__EXERCISE INSTRUCTIONS__
Give back each line of the material that contains the word "beginning".

[Start of section]

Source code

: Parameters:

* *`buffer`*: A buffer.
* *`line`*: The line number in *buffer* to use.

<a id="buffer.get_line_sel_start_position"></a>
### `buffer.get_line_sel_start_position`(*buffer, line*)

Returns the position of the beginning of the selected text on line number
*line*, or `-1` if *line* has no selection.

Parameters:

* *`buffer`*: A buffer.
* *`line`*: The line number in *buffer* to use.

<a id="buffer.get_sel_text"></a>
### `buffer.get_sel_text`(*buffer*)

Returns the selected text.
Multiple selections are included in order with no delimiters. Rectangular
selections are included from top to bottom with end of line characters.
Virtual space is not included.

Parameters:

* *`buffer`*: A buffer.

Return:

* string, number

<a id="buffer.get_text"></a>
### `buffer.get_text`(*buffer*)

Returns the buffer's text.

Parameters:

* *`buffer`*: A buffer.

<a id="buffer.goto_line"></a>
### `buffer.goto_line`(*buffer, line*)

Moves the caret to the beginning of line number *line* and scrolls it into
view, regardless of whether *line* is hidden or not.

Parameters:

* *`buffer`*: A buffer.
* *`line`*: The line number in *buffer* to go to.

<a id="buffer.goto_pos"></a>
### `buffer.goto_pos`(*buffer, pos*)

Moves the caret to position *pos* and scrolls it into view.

[End of section]

__PROBLEM SOLUTION__
Returns the position of the beginning of the selected text on line number
Moves the caret to the beginning of line number *line* and scrolls it into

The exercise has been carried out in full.